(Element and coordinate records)
----

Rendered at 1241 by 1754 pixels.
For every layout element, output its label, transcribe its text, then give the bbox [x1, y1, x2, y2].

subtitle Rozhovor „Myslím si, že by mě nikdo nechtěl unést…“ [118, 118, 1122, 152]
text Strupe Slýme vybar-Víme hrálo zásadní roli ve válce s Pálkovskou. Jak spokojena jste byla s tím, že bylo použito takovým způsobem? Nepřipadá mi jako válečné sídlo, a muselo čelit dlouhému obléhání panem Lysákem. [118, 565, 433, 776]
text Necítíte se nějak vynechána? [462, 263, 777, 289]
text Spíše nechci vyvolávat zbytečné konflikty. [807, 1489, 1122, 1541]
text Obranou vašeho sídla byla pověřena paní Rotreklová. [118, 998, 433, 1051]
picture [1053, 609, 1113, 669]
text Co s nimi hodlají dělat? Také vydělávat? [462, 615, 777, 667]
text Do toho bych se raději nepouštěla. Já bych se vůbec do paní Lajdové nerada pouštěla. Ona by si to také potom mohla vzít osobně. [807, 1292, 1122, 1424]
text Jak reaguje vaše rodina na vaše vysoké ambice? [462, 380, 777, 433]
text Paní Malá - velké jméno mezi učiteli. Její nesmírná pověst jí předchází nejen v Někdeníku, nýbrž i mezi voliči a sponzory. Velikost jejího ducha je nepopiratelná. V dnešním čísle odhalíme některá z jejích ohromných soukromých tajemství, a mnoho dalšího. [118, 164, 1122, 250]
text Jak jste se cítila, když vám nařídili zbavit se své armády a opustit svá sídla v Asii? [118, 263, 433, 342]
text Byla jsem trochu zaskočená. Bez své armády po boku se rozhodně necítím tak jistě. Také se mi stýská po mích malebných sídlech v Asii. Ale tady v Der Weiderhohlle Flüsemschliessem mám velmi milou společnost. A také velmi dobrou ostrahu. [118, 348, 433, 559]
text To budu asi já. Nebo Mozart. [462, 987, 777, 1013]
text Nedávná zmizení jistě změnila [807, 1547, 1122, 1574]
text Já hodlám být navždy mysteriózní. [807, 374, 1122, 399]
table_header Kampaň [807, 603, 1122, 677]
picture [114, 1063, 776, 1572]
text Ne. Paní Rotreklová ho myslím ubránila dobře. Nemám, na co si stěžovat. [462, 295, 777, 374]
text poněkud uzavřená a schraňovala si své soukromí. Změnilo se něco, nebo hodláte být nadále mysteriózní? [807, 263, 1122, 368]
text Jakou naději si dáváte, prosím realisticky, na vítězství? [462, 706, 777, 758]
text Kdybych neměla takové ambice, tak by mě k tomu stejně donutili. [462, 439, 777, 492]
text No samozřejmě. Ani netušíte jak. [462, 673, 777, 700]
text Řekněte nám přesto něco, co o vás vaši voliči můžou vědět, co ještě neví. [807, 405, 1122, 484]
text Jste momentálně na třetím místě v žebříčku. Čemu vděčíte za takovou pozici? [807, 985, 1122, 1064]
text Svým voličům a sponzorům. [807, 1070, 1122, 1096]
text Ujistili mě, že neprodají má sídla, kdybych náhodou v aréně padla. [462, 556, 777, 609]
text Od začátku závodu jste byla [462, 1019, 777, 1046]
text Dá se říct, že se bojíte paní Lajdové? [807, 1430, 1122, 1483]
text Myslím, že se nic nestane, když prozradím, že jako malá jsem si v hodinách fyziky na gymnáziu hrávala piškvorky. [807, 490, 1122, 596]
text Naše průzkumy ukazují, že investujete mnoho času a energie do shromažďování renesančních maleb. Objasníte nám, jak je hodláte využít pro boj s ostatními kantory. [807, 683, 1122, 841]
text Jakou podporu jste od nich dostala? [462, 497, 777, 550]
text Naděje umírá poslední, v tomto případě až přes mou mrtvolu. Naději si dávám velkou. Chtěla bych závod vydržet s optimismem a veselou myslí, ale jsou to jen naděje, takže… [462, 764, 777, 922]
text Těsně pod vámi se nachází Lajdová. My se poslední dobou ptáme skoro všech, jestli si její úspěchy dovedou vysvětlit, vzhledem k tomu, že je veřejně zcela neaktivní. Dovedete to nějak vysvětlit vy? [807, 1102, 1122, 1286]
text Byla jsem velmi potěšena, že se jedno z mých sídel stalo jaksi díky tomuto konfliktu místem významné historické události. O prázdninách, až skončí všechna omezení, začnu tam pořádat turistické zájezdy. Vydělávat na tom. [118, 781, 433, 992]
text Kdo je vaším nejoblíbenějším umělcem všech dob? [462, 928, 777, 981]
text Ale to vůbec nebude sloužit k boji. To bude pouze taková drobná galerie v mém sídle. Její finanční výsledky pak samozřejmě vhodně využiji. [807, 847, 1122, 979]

----

* [Aim of the exercise]:
Convert the listing, from its first line up to and including the line containing "For every layout", into a JSON list of strings with one string per line and blank lines omitted.

* [Solution to the problem]:
[
  "Rendered at 1241 by 1754 pixels.",
  "For every layout element, output its label, transcribe its text, then give the bbox [x1, y1, x2, y2]."
]